Extracted data entries
* * * * * * *

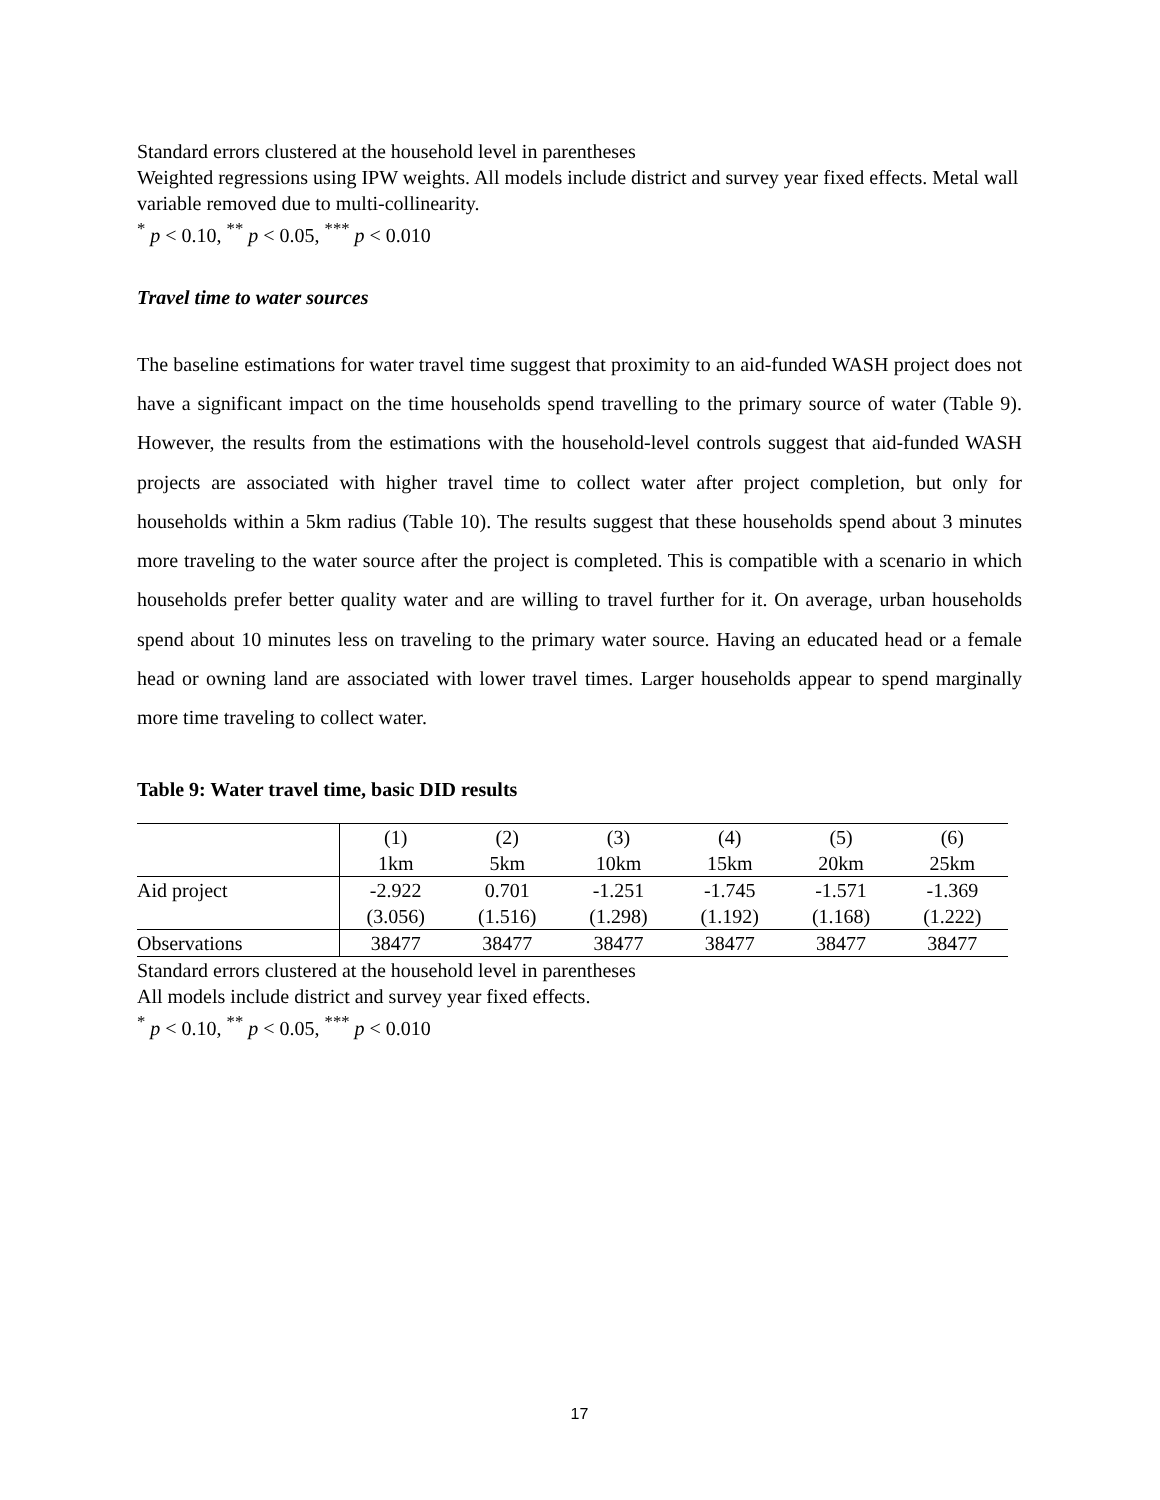Standard errors clustered at the household level in parentheses
Weighted regressions using IPW weights. All models include district and survey year fixed effects. Metal wall variable removed due to multi-collinearity.
<sup>*</sup> p < 0.10, <sup>**</sup> p < 0.05, <sup>***</sup> p < 0.010
Travel time to water sources
The baseline estimations for water travel time suggest that proximity to an aid-funded WASH project does not have a significant impact on the time households spend travelling to the primary source of water (Table 9). However, the results from the estimations with the household-level controls suggest that aid-funded WASH projects are associated with higher travel time to collect water after project completion, but only for households within a 5km radius (Table 10). The results suggest that these households spend about 3 minutes more traveling to the water source after the project is completed. This is compatible with a scenario in which households prefer better quality water and are willing to travel further for it. On average, urban households spend about 10 minutes less on traveling to the primary water source. Having an educated head or a female head or owning land are associated with lower travel times. Larger households appear to spend marginally more time traveling to collect water.
Table 9: Water travel time, basic DID results
| | (1) | (2) | (3) | (4) | (5) | (6) |
| | 1km | 5km | 10km | 15km | 20km | 25km |
| Aid project | -2.922 | 0.701 | -1.251 | -1.745 | -1.571 | -1.369 |
| | (3.056) | (1.516) | (1.298) | (1.192) | (1.168) | (1.222) |
| Observations | 38477 | 38477 | 38477 | 38477 | 38477 | 38477 |
Standard errors clustered at the household level in parentheses
All models include district and survey year fixed effects.
<sup>*</sup> p < 0.10, <sup>**</sup> p < 0.05, <sup>***</sup> p < 0.010
17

* * * * * * *

What is being asked
Word for word, give the entries above again, with no images included.

Worked solution
Standard errors clustered at the household level in parentheses
Weighted regressions using IPW weights. All models include district and survey year fixed effects. Metal wall variable removed due to multi-collinearity.
<sup>*</sup> p < 0.10, <sup>**</sup> p < 0.05, <sup>***</sup> p < 0.010
Travel time to water sources
The baseline estimations for water travel time suggest that proximity to an aid-funded WASH project does not have a significant impact on the time households spend travelling to the primary source of water (Table 9). However, the results from the estimations with the household-level controls suggest that aid-funded WASH projects are associated with higher travel time to collect water after project completion, but only for households within a 5km radius (Table 10). The results suggest that these households spend about 3 minutes more traveling to the water source after the project is completed. This is compatible with a scenario in which households prefer better quality water and are willing to travel further for it. On average, urban households spend about 10 minutes less on traveling to the primary water source. Having an educated head or a female head or owning land are associated with lower travel times. Larger households appear to spend marginally more time traveling to collect water.
Table 9: Water travel time, basic DID results
| | (1) | (2) | (3) | (4) | (5) | (6) |
| | 1km | 5km | 10km | 15km | 20km | 25km |
| Aid project | -2.922 | 0.701 | -1.251 | -1.745 | -1.571 | -1.369 |
| | (3.056) | (1.516) | (1.298) | (1.192) | (1.168) | (1.222) |
| Observations | 38477 | 38477 | 38477 | 38477 | 38477 | 38477 |
Standard errors clustered at the household level in parentheses
All models include district and survey year fixed effects.
<sup>*</sup> p < 0.10, <sup>**</sup> p < 0.05, <sup>***</sup> p < 0.010
17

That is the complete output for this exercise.